What is expected: Search the entries for the word "Wogglebug". Copy each line in which it is found.

========================

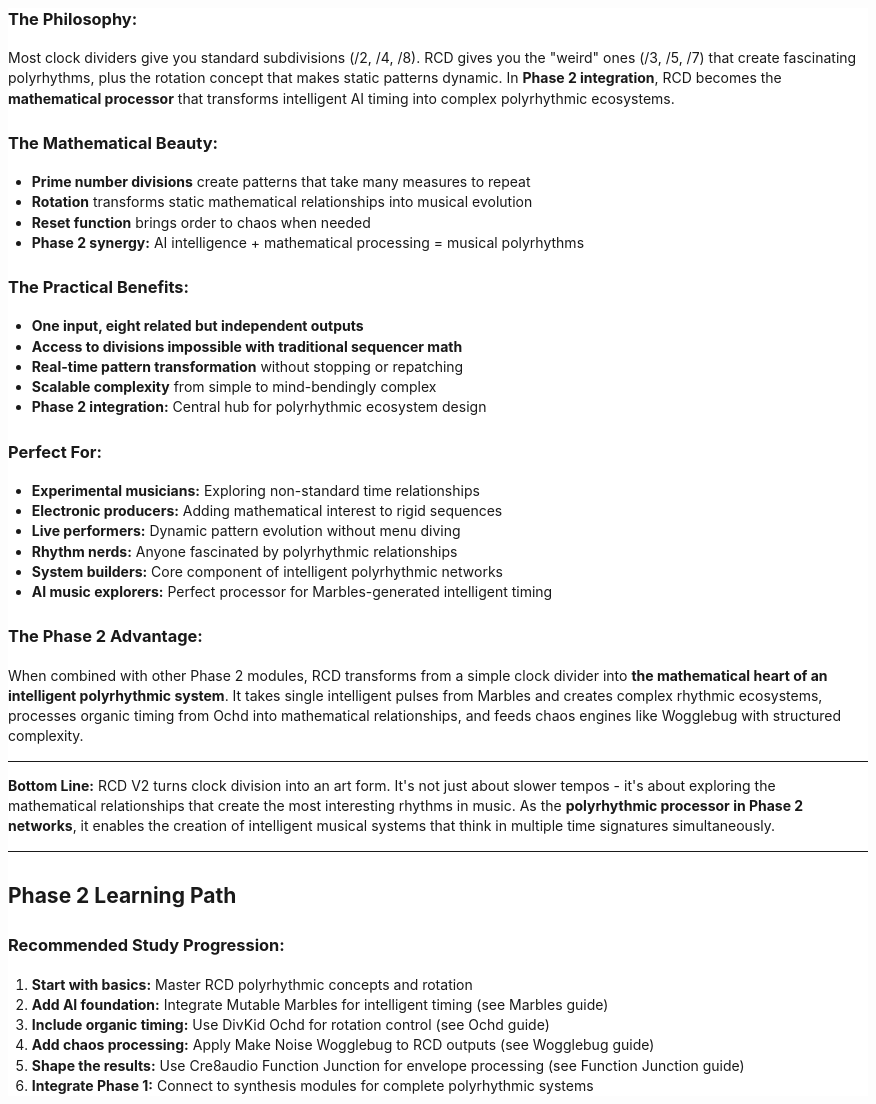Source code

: ### **The Philosophy:**
Most clock dividers give you standard subdivisions (/2, /4, /8). RCD gives you the "weird" ones (/3, /5, /7) that create fascinating polyrhythms, plus the rotation concept that makes static patterns dynamic. In **Phase 2 integration**, RCD becomes the **mathematical processor** that transforms intelligent AI timing into complex polyrhythmic ecosystems.

### **The Mathematical Beauty:**
- **Prime number divisions** create patterns that take many measures to repeat
- **Rotation** transforms static mathematical relationships into musical evolution
- **Reset function** brings order to chaos when needed
- **Phase 2 synergy:** AI intelligence + mathematical processing = musical polyrhythms

### **The Practical Benefits:**
- **One input, eight related but independent outputs**
- **Access to divisions impossible with traditional sequencer math**
- **Real-time pattern transformation** without stopping or repatching
- **Scalable complexity** from simple to mind-bendingly complex
- **Phase 2 integration:** Central hub for polyrhythmic ecosystem design

### **Perfect For:**
- **Experimental musicians:** Exploring non-standard time relationships
- **Electronic producers:** Adding mathematical interest to rigid sequences  
- **Live performers:** Dynamic pattern evolution without menu diving
- **Rhythm nerds:** Anyone fascinated by polyrhythmic relationships
- **System builders:** Core component of intelligent polyrhythmic networks
- **AI music explorers:** Perfect processor for Marbles-generated intelligent timing

### **The Phase 2 Advantage:**
When combined with other Phase 2 modules, RCD transforms from a simple clock divider into **the mathematical heart of an intelligent polyrhythmic system**. It takes single intelligent pulses from Marbles and creates complex rhythmic ecosystems, processes organic timing from Ochd into mathematical relationships, and feeds chaos engines like Wogglebug with structured complexity.

---

**Bottom Line:** RCD V2 turns clock division into an art form. It's not just about slower tempos - it's about exploring the mathematical relationships that create the most interesting rhythms in music. As the **polyrhythmic processor in Phase 2 networks**, it enables the creation of intelligent musical systems that think in multiple time signatures simultaneously.

---

## Phase 2 Learning Path

### **Recommended Study Progression:**
1. **Start with basics:** Master RCD polyrhythmic concepts and rotation
2. **Add AI foundation:** Integrate Mutable Marbles for intelligent timing (see Marbles guide)
3. **Include organic timing:** Use DivKid Ochd for rotation control (see Ochd guide)
4. **Add chaos processing:** Apply Make Noise Wogglebug to RCD outputs (see Wogglebug guide)
5. **Shape the results:** Use Cre8audio Function Junction for envelope processing (see Function Junction guide)
6. **Integrate Phase 1:** Connect to synthesis modules for complete polyrhythmic systems
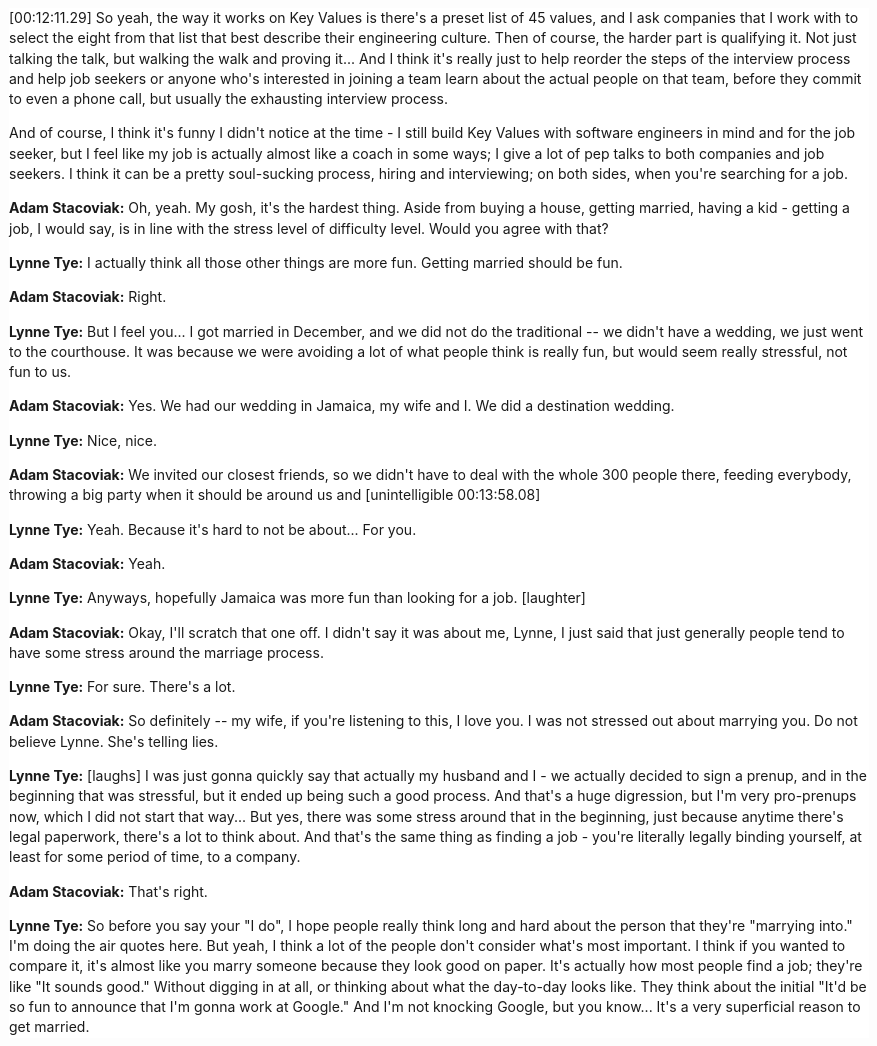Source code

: \[00:12:11.29\] So yeah, the way it works on Key Values is there's a preset list of 45 values, and I ask companies that I work with to select the eight from that list that best describe their engineering culture. Then of course, the harder part is qualifying it. Not just talking the talk, but walking the walk and proving it... And I think it's really just to help reorder the steps of the interview process and help job seekers or anyone who's interested in joining a team learn about the actual people on that team, before they commit to even a phone call, but usually the exhausting interview process.

And of course, I think it's funny I didn't notice at the time - I still build Key Values with software engineers in mind and for the job seeker, but I feel like my job is actually almost like a coach in some ways; I give a lot of pep talks to both companies and job seekers. I think it can be a pretty soul-sucking process, hiring and interviewing; on both sides, when you're searching for a job.

**Adam Stacoviak:** Oh, yeah. My gosh, it's the hardest thing. Aside from buying a house, getting married, having a kid - getting a job, I would say, is in line with the stress level of difficulty level. Would you agree with that?

**Lynne Tye:** I actually think all those other things are more fun. Getting married should be fun.

**Adam Stacoviak:** Right.

**Lynne Tye:** But I feel you... I got married in December, and we did not do the traditional -- we didn't have a wedding, we just went to the courthouse. It was because we were avoiding a lot of what people think is really fun, but would seem really stressful, not fun to us.

**Adam Stacoviak:** Yes. We had our wedding in Jamaica, my wife and I. We did a destination wedding.

**Lynne Tye:** Nice, nice.

**Adam Stacoviak:** We invited our closest friends, so we didn't have to deal with the whole 300 people there, feeding everybody, throwing a big party when it should be around us and \[unintelligible 00:13:58.08\]

**Lynne Tye:** Yeah. Because it's hard to not be about... For you.

**Adam Stacoviak:** Yeah.

**Lynne Tye:** Anyways, hopefully Jamaica was more fun than looking for a job. \[laughter\]

**Adam Stacoviak:** Okay, I'll scratch that one off. I didn't say it was about me, Lynne, I just said that just generally people tend to have some stress around the marriage process.

**Lynne Tye:** For sure. There's a lot.

**Adam Stacoviak:** So definitely -- my wife, if you're listening to this, I love you. I was not stressed out about marrying you. Do not believe Lynne. She's telling lies.

**Lynne Tye:** \[laughs\] I was just gonna quickly say that actually my husband and I - we actually decided to sign a prenup, and in the beginning that was stressful, but it ended up being such a good process. And that's a huge digression, but I'm very pro-prenups now, which I did not start that way... But yes, there was some stress around that in the beginning, just because anytime there's legal paperwork, there's a lot to think about. And that's the same thing as finding a job - you're literally legally binding yourself, at least for some period of time, to a company.

**Adam Stacoviak:** That's right.

**Lynne Tye:** So before you say your "I do", I hope people really think long and hard about the person that they're "marrying into." I'm doing the air quotes here. But yeah, I think a lot of the people don't consider what's most important. I think if you wanted to compare it, it's almost like you marry someone because they look good on paper. It's actually how most people find a job; they're like "It sounds good." Without digging in at all, or thinking about what the day-to-day looks like. They think about the initial "It'd be so fun to announce that I'm gonna work at Google." And I'm not knocking Google, but you know... It's a very superficial reason to get married.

========================

Written reply:
When combined with other Phase 2 modules, RCD transforms from a simple clock divider into **the mathematical heart of an intelligent polyrhythmic system**. It takes single intelligent pulses from Marbles and creates complex rhythmic ecosystems, processes organic timing from Ochd into mathematical relationships, and feeds chaos engines like Wogglebug with structured complexity.
4. **Add chaos processing:** Apply Make Noise Wogglebug to RCD outputs (see Wogglebug guide)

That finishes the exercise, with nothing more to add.